(MATERIAL PROVIDED Opens)
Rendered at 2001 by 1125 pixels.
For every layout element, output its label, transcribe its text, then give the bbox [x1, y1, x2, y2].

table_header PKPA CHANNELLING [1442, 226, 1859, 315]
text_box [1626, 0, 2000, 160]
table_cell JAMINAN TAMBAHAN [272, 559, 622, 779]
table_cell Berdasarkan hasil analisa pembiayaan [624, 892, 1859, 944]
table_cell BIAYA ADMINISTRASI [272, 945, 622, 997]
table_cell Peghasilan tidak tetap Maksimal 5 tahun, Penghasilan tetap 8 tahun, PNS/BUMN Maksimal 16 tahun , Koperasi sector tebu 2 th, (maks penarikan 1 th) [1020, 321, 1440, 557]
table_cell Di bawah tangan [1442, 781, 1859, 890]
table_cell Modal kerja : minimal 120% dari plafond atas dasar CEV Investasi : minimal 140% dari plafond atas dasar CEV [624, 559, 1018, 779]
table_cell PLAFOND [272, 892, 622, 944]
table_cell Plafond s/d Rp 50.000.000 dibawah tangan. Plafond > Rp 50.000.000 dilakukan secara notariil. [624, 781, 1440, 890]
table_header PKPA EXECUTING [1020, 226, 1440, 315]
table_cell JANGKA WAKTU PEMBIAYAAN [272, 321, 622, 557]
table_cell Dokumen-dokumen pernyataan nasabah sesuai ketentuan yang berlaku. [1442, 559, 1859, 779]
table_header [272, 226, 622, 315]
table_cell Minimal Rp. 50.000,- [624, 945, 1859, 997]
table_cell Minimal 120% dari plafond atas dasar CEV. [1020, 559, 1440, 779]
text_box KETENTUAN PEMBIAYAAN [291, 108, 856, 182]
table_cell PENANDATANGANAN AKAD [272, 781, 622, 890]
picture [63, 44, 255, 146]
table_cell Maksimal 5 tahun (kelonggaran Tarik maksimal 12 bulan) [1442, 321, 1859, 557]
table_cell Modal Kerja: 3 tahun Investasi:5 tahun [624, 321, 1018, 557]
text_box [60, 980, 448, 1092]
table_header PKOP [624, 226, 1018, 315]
(MATERIAL PROVIDED Closes)
Your answer should be the lines of the records that hold the string "tahun".

SOLVED EXERCISE =
table_cell Peghasilan tidak tetap Maksimal 5 tahun, Penghasilan tetap 8 tahun, PNS/BUMN Maksimal 16 tahun , Koperasi sector tebu 2 th, (maks penarikan 1 th) [1020, 321, 1440, 557]
table_cell Maksimal 5 tahun (kelonggaran Tarik maksimal 12 bulan) [1442, 321, 1859, 557]
table_cell Modal Kerja: 3 tahun Investasi:5 tahun [624, 321, 1018, 557]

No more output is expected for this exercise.